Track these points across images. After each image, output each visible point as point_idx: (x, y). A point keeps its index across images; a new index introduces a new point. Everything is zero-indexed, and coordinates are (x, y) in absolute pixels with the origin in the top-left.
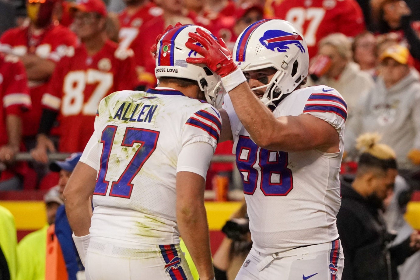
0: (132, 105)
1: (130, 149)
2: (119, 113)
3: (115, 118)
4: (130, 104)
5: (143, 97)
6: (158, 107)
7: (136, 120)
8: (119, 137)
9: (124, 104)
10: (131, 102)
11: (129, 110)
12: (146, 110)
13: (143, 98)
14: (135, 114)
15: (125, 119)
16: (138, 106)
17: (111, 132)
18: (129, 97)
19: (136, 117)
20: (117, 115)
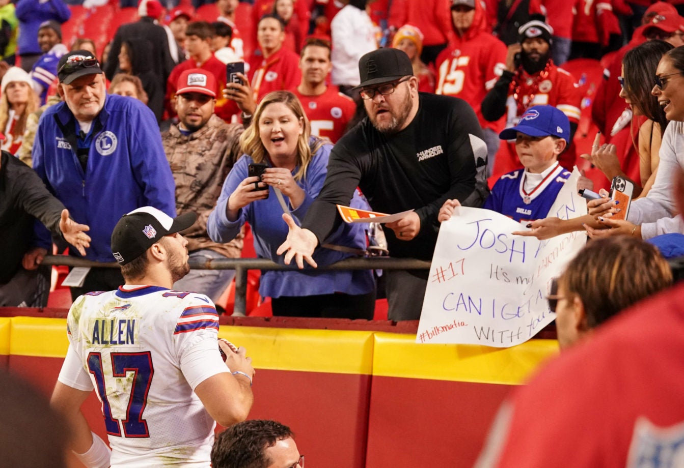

Task directions:
Every line of the material should be repeated precisely; pictures are to be excluded.

Response to this exercise:
Track these points across images. After each image, output each visible point as point_idx: (x, y). A point keeps its index across images; a new index introduces a new point. Everything is zero-indexed, and coordinates are (x, y) in absolute pixels with the origin in the top-left.
0: (132, 105)
1: (130, 149)
2: (119, 113)
3: (115, 118)
4: (130, 104)
5: (143, 97)
6: (158, 107)
7: (136, 120)
8: (119, 137)
9: (124, 104)
10: (131, 102)
11: (129, 110)
12: (146, 110)
13: (143, 98)
14: (135, 114)
15: (125, 119)
16: (138, 106)
17: (111, 132)
18: (129, 97)
19: (136, 117)
20: (117, 115)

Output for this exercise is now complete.